Entries provided

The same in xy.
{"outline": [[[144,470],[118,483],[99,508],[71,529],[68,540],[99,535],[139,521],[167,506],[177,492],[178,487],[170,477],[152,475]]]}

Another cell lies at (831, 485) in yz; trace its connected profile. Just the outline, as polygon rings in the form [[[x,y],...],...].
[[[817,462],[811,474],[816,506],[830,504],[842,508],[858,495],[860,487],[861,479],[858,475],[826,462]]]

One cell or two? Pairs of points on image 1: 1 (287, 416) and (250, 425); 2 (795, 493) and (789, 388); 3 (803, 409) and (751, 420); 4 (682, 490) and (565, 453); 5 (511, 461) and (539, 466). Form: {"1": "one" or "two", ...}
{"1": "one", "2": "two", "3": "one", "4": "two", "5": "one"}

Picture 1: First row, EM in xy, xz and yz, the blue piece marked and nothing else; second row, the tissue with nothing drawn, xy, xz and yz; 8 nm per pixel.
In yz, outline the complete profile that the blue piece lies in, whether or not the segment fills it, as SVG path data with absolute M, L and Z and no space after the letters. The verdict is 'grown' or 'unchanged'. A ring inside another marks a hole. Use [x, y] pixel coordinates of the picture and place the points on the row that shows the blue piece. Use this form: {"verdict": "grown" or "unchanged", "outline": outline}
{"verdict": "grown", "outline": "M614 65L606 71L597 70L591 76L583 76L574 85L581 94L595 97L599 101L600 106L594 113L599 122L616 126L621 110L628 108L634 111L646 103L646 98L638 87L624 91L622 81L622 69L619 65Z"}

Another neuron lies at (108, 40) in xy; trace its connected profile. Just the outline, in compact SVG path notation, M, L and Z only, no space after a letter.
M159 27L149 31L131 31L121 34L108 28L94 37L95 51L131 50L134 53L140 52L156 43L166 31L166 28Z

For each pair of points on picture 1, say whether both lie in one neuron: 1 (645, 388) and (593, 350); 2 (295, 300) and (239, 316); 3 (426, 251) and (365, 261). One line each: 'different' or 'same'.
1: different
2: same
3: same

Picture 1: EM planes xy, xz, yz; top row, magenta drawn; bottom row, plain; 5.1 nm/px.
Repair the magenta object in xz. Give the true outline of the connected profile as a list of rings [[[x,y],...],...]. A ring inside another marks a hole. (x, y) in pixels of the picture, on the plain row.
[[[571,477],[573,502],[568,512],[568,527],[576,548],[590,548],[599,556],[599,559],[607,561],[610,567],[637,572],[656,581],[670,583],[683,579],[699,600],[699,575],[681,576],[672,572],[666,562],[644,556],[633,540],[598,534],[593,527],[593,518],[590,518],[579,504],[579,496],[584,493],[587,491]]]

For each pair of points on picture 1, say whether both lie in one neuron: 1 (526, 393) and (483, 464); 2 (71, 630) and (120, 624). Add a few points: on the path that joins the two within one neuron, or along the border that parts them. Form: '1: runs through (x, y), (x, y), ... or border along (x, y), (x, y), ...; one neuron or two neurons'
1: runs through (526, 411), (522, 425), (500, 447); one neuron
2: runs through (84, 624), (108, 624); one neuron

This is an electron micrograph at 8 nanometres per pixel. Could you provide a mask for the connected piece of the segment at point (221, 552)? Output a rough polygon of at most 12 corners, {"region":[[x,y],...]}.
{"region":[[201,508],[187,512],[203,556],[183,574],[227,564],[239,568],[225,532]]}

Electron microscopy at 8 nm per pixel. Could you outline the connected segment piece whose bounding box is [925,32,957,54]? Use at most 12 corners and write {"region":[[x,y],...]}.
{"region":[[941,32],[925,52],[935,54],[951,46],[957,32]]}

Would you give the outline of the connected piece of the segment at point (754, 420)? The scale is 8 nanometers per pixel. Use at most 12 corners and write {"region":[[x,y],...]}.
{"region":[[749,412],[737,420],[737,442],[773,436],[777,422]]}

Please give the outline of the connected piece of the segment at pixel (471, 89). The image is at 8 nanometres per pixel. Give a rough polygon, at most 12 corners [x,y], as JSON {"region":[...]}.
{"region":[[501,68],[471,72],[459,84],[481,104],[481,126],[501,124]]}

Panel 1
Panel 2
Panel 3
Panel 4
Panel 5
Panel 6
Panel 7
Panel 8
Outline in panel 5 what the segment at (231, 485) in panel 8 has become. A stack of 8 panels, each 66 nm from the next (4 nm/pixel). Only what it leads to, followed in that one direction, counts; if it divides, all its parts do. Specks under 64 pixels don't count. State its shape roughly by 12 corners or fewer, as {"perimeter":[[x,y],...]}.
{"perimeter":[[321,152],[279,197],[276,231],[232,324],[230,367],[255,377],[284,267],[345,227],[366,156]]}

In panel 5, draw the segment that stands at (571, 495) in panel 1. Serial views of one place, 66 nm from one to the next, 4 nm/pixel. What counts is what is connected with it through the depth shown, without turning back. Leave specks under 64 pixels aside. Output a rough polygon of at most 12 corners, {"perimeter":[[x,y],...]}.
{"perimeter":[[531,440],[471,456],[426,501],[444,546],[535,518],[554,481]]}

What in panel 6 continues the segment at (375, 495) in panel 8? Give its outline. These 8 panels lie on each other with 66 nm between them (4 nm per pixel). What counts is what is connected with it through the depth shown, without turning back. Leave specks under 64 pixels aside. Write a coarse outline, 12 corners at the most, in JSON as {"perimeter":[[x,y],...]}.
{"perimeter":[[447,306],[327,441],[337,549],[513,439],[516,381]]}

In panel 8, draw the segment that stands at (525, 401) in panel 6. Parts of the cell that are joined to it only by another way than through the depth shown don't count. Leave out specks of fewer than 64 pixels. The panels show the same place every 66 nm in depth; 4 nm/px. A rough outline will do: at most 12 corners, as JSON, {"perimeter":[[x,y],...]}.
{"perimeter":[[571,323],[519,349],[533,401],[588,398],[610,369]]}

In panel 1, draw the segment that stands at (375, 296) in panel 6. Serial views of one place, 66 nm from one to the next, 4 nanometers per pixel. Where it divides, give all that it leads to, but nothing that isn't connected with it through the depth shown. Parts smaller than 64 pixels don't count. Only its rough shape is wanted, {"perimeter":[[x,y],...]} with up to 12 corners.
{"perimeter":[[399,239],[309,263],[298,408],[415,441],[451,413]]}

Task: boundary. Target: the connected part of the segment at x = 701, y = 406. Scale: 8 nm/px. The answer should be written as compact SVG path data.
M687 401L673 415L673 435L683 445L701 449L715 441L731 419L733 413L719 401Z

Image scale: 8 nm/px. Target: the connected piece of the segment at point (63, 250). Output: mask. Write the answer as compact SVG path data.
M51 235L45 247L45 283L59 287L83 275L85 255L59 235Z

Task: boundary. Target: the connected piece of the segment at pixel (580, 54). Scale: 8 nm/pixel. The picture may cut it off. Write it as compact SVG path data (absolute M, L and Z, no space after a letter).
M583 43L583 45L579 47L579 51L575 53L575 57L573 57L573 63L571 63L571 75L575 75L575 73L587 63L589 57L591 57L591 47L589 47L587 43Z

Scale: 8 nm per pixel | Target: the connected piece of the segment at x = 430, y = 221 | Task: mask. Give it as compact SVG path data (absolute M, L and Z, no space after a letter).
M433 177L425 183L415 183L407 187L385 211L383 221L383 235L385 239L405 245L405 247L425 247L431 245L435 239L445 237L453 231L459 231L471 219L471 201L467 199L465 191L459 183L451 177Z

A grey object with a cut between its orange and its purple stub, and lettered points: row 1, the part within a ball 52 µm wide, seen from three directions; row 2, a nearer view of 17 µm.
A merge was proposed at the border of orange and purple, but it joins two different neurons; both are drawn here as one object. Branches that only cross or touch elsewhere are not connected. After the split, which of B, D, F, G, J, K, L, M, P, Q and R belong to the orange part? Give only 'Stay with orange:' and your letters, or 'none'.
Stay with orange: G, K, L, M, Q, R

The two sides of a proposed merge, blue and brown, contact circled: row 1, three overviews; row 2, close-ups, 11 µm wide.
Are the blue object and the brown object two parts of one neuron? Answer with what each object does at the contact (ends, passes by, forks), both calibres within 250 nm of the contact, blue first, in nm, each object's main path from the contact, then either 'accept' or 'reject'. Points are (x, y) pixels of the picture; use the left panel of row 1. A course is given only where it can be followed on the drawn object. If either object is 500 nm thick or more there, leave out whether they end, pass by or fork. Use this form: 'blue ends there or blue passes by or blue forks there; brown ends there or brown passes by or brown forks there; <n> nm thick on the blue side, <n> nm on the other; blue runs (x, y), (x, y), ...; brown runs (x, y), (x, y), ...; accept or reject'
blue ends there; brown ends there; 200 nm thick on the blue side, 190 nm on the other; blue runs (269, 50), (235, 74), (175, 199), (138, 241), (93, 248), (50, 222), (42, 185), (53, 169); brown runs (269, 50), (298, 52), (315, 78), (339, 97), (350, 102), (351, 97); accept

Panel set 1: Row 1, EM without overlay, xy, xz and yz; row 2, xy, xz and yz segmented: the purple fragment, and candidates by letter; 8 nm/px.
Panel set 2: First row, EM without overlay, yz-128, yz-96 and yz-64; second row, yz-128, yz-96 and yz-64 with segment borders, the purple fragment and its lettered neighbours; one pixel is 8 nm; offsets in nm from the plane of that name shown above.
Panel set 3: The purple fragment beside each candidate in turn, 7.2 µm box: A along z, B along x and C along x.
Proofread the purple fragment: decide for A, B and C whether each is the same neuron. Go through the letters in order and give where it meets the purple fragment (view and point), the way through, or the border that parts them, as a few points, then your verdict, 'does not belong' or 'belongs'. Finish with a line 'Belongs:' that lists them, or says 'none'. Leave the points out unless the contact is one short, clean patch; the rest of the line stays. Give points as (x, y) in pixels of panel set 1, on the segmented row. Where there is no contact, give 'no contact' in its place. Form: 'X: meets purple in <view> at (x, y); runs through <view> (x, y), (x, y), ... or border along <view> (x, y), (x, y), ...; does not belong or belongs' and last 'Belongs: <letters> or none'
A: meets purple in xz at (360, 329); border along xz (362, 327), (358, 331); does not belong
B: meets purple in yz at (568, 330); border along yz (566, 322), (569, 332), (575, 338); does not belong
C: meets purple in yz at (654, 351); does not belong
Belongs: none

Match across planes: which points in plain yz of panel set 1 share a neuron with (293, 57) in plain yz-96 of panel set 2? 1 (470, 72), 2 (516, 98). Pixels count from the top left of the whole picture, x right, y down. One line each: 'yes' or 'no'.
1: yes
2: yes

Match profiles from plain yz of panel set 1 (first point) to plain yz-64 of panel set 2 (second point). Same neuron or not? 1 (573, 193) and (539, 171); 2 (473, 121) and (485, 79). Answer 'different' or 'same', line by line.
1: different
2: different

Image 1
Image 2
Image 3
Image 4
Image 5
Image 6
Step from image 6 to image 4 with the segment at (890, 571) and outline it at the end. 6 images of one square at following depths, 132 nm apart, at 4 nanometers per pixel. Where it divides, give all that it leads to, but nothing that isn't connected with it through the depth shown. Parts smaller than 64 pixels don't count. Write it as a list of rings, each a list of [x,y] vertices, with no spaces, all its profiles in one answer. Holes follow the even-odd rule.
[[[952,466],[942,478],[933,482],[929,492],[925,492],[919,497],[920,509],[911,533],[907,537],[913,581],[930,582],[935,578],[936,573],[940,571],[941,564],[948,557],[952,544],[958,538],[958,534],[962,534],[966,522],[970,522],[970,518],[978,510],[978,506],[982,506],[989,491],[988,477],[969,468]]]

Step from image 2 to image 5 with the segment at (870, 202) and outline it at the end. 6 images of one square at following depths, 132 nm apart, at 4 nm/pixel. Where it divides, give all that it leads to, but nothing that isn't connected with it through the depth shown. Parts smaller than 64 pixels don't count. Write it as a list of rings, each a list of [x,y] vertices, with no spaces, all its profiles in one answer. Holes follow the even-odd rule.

Problem to solve
Reproduce exactly the lines of the records above from the one with "A merge was" to the one with "The two sides", both included, and leave out everything else.

Response area
A merge was proposed at the border of orange and purple, but it joins two different neurons; both are drawn here as one object. Branches that only cross or touch elsewhere are not connected. After the split, which of B, D, F, G, J, K, L, M, P, Q and R belong to the orange part? Give only 'Stay with orange:' and your letters, or 'none'.
Stay with orange: G, K, L, M, Q, R

The two sides of a proposed merge, blue and brown, contact circled: row 1, three overviews; row 2, close-ups, 11 µm wide.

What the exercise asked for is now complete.